» Record extracts:
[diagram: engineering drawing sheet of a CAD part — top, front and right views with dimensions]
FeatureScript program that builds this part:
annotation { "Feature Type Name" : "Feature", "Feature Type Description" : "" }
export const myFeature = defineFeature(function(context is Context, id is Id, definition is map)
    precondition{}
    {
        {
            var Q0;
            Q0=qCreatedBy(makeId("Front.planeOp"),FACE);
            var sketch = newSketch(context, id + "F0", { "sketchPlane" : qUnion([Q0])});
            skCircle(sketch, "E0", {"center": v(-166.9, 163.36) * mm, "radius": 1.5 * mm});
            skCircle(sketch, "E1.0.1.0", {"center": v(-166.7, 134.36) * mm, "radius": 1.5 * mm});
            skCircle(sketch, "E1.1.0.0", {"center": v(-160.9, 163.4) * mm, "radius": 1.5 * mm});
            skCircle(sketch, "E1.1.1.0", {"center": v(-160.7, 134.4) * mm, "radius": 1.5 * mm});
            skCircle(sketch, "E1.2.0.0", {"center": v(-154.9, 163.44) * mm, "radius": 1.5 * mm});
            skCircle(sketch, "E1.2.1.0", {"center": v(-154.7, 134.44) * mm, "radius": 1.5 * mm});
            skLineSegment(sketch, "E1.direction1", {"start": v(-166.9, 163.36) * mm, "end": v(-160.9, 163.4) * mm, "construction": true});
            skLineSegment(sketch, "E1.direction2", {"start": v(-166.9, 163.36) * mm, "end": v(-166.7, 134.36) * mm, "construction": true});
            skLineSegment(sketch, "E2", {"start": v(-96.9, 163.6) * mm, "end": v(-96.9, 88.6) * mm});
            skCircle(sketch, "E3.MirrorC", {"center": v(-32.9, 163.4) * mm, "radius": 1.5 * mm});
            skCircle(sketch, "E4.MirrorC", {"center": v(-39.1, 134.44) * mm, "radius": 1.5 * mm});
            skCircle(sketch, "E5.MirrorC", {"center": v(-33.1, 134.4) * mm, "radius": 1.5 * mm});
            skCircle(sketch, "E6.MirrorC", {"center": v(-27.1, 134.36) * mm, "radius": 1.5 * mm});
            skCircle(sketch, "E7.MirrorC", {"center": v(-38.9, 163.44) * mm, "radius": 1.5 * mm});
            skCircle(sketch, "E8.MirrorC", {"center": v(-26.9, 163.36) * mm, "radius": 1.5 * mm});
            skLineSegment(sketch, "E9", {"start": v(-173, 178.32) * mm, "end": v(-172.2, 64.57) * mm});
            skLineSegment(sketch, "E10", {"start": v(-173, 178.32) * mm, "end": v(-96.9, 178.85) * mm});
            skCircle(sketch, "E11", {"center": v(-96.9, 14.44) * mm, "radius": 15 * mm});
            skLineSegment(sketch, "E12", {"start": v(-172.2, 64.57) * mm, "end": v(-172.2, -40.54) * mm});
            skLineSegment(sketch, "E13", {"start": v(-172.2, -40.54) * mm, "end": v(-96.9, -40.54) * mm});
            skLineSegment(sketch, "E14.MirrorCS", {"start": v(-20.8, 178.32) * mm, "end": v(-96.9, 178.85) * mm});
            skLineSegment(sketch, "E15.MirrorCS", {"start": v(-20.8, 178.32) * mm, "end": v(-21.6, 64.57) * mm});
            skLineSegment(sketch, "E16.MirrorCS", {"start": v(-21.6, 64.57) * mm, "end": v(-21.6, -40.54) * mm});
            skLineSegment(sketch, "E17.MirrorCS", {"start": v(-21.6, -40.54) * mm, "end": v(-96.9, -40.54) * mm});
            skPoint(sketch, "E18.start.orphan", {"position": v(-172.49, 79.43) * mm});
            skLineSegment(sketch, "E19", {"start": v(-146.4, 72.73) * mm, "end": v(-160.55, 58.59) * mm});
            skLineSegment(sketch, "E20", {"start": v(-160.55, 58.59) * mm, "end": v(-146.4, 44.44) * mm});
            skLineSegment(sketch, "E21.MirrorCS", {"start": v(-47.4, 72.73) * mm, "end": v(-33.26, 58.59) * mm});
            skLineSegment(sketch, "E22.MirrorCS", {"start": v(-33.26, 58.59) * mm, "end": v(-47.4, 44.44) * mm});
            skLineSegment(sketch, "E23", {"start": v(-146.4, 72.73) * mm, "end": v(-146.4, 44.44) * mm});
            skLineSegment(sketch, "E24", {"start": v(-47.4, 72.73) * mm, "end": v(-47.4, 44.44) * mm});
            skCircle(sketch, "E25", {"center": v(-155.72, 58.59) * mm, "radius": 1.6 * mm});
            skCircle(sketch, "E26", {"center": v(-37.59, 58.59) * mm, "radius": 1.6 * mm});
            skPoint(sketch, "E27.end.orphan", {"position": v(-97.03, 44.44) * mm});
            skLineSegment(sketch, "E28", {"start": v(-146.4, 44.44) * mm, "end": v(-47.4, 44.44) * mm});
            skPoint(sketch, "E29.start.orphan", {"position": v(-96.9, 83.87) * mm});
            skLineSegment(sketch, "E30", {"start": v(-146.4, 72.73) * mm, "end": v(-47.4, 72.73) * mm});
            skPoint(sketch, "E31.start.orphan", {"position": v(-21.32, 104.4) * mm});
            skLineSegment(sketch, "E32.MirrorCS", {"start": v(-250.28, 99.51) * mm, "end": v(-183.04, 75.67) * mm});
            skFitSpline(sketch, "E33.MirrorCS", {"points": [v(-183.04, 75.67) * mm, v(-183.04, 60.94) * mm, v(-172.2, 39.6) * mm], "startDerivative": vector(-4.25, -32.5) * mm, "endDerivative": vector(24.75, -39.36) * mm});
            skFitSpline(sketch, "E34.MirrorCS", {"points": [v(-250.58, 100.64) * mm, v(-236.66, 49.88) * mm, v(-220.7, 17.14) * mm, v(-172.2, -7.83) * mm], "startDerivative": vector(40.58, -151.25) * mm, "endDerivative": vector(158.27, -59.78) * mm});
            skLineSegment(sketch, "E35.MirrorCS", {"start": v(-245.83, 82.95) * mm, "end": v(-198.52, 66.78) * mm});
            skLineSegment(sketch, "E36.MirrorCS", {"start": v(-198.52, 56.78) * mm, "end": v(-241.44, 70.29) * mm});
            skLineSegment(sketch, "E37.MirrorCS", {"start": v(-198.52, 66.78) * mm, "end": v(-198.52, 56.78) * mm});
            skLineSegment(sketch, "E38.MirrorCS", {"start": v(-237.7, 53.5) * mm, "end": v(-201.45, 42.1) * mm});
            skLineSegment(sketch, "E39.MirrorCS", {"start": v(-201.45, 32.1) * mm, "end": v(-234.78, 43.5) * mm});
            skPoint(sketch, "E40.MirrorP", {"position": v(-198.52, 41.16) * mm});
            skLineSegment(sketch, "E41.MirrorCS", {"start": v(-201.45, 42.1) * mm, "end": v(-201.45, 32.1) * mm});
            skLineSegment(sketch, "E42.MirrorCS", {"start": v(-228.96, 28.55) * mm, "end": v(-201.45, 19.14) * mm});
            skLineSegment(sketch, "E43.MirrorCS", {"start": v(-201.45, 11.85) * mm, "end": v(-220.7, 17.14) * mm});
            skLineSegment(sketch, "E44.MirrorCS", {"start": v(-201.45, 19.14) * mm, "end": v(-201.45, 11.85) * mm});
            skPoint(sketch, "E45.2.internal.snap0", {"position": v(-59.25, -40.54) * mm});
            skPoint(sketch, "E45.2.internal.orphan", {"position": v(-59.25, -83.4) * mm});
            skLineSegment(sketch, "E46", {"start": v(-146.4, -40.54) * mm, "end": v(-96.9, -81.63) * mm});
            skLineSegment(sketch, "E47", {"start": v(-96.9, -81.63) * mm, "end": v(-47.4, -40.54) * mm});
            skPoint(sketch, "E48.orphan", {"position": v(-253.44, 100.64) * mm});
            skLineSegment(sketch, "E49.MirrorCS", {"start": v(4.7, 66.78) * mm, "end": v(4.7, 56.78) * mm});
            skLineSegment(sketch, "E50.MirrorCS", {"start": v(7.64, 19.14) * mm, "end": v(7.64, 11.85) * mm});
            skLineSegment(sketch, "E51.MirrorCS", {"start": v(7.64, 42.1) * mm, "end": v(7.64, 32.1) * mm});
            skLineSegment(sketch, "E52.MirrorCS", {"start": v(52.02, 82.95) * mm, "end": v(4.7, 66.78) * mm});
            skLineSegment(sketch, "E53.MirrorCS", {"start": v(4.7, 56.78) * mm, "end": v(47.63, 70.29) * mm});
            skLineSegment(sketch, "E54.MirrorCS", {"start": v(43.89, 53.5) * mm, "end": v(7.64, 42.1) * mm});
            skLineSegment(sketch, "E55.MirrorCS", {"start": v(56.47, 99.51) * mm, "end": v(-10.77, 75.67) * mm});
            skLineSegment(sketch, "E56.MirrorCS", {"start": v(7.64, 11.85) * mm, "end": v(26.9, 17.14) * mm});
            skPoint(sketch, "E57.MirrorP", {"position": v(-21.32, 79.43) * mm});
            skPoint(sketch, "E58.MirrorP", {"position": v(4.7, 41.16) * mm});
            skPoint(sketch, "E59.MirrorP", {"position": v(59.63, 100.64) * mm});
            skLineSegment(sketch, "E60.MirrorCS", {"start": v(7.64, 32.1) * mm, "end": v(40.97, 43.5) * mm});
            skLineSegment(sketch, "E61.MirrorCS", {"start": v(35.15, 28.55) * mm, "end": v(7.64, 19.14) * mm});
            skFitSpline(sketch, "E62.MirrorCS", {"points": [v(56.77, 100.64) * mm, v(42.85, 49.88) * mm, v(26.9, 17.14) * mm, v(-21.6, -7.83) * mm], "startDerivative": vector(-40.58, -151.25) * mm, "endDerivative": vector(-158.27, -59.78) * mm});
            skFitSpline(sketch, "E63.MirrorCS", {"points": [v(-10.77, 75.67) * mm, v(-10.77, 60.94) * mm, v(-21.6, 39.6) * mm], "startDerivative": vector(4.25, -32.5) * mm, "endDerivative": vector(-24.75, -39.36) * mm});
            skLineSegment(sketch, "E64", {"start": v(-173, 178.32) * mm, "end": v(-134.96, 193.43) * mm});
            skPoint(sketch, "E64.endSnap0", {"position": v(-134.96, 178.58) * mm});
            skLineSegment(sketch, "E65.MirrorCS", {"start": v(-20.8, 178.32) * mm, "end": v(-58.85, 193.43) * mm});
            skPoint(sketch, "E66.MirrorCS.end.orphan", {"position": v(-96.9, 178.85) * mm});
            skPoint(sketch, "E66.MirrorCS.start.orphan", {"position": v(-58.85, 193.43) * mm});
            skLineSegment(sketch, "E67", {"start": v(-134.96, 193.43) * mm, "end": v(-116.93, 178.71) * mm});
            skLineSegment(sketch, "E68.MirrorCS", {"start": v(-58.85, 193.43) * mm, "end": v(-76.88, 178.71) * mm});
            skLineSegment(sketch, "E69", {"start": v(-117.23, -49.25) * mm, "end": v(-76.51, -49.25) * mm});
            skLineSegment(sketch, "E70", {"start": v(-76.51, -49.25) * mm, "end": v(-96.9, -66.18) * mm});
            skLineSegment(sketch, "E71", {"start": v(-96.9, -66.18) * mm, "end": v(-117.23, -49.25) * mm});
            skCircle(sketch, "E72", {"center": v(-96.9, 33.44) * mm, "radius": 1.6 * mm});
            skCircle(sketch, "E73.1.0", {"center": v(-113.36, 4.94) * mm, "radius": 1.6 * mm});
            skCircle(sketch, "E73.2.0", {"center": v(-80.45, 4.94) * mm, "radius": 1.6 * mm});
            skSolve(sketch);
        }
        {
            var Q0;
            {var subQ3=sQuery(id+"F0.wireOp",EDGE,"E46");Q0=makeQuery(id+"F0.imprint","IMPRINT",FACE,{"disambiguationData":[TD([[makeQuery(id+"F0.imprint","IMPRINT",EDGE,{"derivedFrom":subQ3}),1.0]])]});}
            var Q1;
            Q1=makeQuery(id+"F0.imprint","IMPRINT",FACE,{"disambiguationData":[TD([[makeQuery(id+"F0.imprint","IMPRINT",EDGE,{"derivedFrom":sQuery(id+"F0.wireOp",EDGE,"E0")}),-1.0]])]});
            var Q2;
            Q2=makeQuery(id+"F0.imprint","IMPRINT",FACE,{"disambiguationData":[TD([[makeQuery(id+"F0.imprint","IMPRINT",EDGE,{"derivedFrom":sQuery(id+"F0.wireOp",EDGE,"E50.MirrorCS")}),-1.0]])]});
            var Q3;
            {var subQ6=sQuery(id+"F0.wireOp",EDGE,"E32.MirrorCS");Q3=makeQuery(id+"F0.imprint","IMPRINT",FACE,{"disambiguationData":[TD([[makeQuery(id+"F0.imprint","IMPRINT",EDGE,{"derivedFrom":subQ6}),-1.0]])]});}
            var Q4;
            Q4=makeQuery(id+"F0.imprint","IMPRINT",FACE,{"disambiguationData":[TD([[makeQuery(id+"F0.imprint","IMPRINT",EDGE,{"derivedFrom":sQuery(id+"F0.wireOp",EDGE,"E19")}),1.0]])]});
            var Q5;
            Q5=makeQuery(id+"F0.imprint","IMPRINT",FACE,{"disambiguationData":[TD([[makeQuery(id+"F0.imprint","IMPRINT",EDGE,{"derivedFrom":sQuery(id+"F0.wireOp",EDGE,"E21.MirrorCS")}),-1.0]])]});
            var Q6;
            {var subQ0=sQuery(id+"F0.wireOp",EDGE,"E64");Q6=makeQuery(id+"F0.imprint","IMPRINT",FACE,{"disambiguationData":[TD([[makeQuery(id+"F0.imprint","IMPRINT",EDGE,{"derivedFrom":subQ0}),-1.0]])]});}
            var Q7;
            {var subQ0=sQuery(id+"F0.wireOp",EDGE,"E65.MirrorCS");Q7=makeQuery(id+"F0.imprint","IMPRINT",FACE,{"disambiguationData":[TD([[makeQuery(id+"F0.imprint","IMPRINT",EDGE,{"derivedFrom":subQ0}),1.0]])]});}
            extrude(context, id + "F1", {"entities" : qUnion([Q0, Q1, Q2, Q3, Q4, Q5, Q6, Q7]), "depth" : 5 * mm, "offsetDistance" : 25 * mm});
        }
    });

» What to do:
Turn everything from the start of the records above down to the line that contains "v(-27.1, 134.36) *", both ends included, into a JSON list of strings with one string per line, leaving out blank lines.

» Answer for this exercise:
[
  "[diagram: engineering drawing sheet of a CAD part — top, front and right views with dimensions]",
  "FeatureScript program that builds this part:",
  "annotation { \"Feature Type Name\" : \"Feature\", \"Feature Type Description\" : \"\" }",
  "export const myFeature = defineFeature(function(context is Context, id is Id, definition is map)",
  "    precondition{}",
  "    {",
  "        {",
  "            var Q0;",
  "            Q0=qCreatedBy(makeId(\"Front.planeOp\"),FACE);",
  "            var sketch = newSketch(context, id + \"F0\", { \"sketchPlane\" : qUnion([Q0])});",
  "            skCircle(sketch, \"E0\", {\"center\": v(-166.9, 163.36) * mm, \"radius\": 1.5 * mm});",
  "            skCircle(sketch, \"E1.0.1.0\", {\"center\": v(-166.7, 134.36) * mm, \"radius\": 1.5 * mm});",
  "            skCircle(sketch, \"E1.1.0.0\", {\"center\": v(-160.9, 163.4) * mm, \"radius\": 1.5 * mm});",
  "            skCircle(sketch, \"E1.1.1.0\", {\"center\": v(-160.7, 134.4) * mm, \"radius\": 1.5 * mm});",
  "            skCircle(sketch, \"E1.2.0.0\", {\"center\": v(-154.9, 163.44) * mm, \"radius\": 1.5 * mm});",
  "            skCircle(sketch, \"E1.2.1.0\", {\"center\": v(-154.7, 134.44) * mm, \"radius\": 1.5 * mm});",
  "            skLineSegment(sketch, \"E1.direction1\", {\"start\": v(-166.9, 163.36) * mm, \"end\": v(-160.9, 163.4) * mm, \"construction\": true});",
  "            skLineSegment(sketch, \"E1.direction2\", {\"start\": v(-166.9, 163.36) * mm, \"end\": v(-166.7, 134.36) * mm, \"construction\": true});",
  "            skLineSegment(sketch, \"E2\", {\"start\": v(-96.9, 163.6) * mm, \"end\": v(-96.9, 88.6) * mm});",
  "            skCircle(sketch, \"E3.MirrorC\", {\"center\": v(-32.9, 163.4) * mm, \"radius\": 1.5 * mm});",
  "            skCircle(sketch, \"E4.MirrorC\", {\"center\": v(-39.1, 134.44) * mm, \"radius\": 1.5 * mm});",
  "            skCircle(sketch, \"E5.MirrorC\", {\"center\": v(-33.1, 134.4) * mm, \"radius\": 1.5 * mm});",
  "            skCircle(sketch, \"E6.MirrorC\", {\"center\": v(-27.1, 134.36) * mm, \"radius\": 1.5 * mm});"
]